I'm not sure I have the knowledge or vocabulary to describe this album in any coherent way. According to the notes it was inspired by birdsongs and Eric Dolphy (who also found inspiration in birdsong, apparently). The songs, or rather, pieces, are composed using both instruments (percussion and bass) and samples.

The first, a relatively short (just under six minutes) affair creates a somewhat haunting, but not necessarily uneasy atmosphere with an underlying hum and flitting clarinet (I think) samples and some light use of cymbals. Track number two brings a more straightforward drumbeat into play, but sprawling over the course of nearly fourteen minutes, it is by no means a pop song, kids. Chords created by sampled saxophone and clarinet mingle with the pulse of a bowed bass and turn into new versions of those birdsong flitters established in the first piece. When the drums cut out, somewhere around the halfway mark, a bird chorus of samples sings like it's dawn and continues, although now the straightforward composition begins to take itself apart before it puts itself back together, and then just leaves things to the birds—by which I mean the sax/clarinet samples—and peters out into dusk. This is thoughtful music, and demands to be listened to, rather than slapped on as background. The third and final piece is just shy of twenty minutes, and sounds more like waterbirds to me, with longer, deeper tones from the sampled jazz intstruments, whereas the other pieces have more of a woodlands sound to them.
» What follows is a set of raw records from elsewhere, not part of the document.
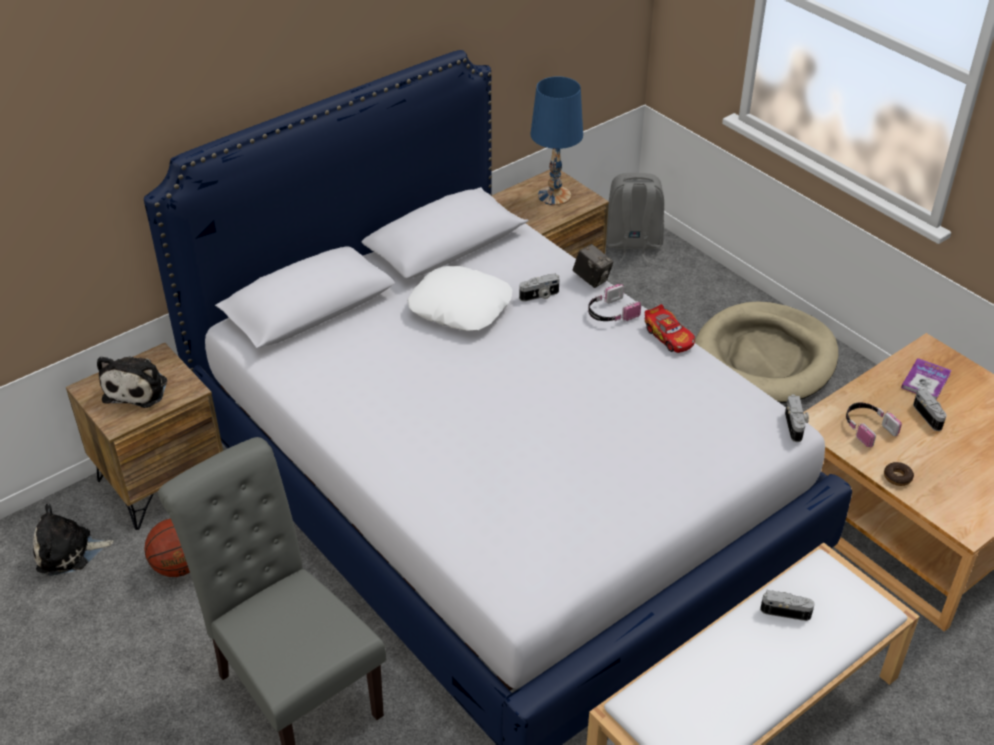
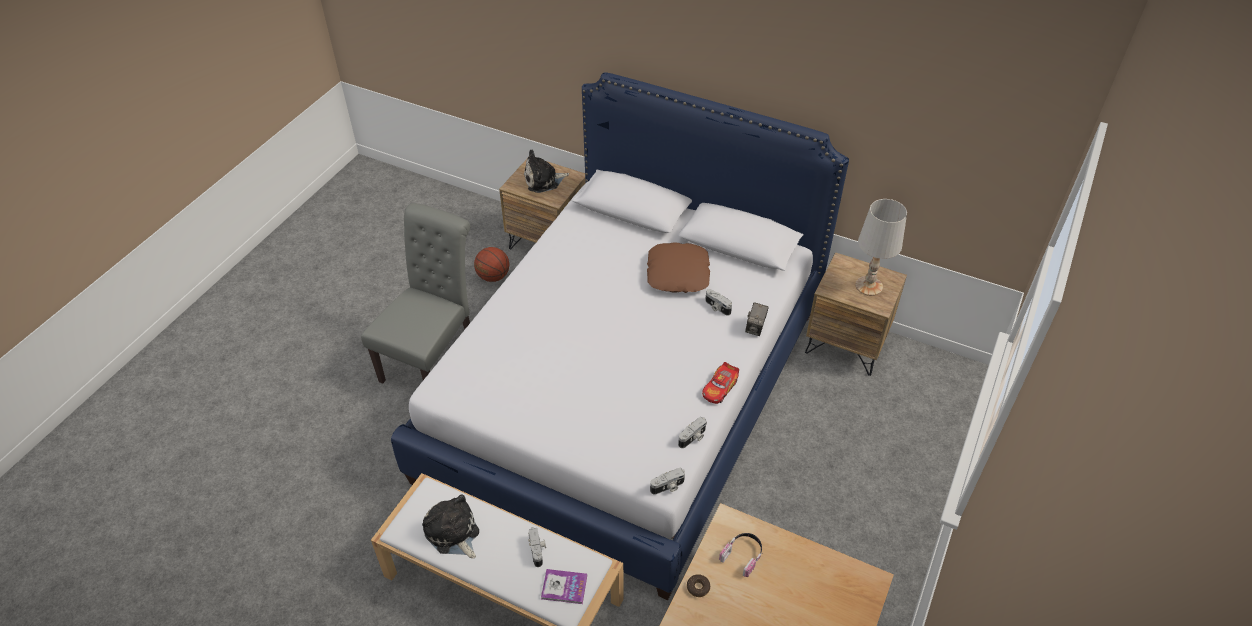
camera: 65 degrees right, 5 degrees up
(69, 552) = (481, 231): plush toy -> plush toy (453, 534)
(460, 306) = (678, 273): white pillow -> brown pillow
(554, 195) = (869, 285): blue table lamp -> white table lamp
(610, 313) = (724, 349): headphones -> none
(632, 245) = (941, 378): grey backpack -> none
(765, 358) = (870, 504): beige dog bed -> none
(926, 380) = (828, 585): book -> book (564, 587)
(929, 416) = (784, 596): camera -> camera (693, 438)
Despite the complexity of the music there's a beguiling simplicity to all these proceedings, which seems to come about through the spareness of the compositions, the attention given to the role of silence and space, and also through the limited number of instruments or sounds—there's not a huge pile of different sounds sitting on top of each other. Anyway, as I said, I don't really have the expertise to describe this sort of thing with any sense of intelligence, but it's certainly some of the most interesting and delicate music to pass through my ears in a fair long while.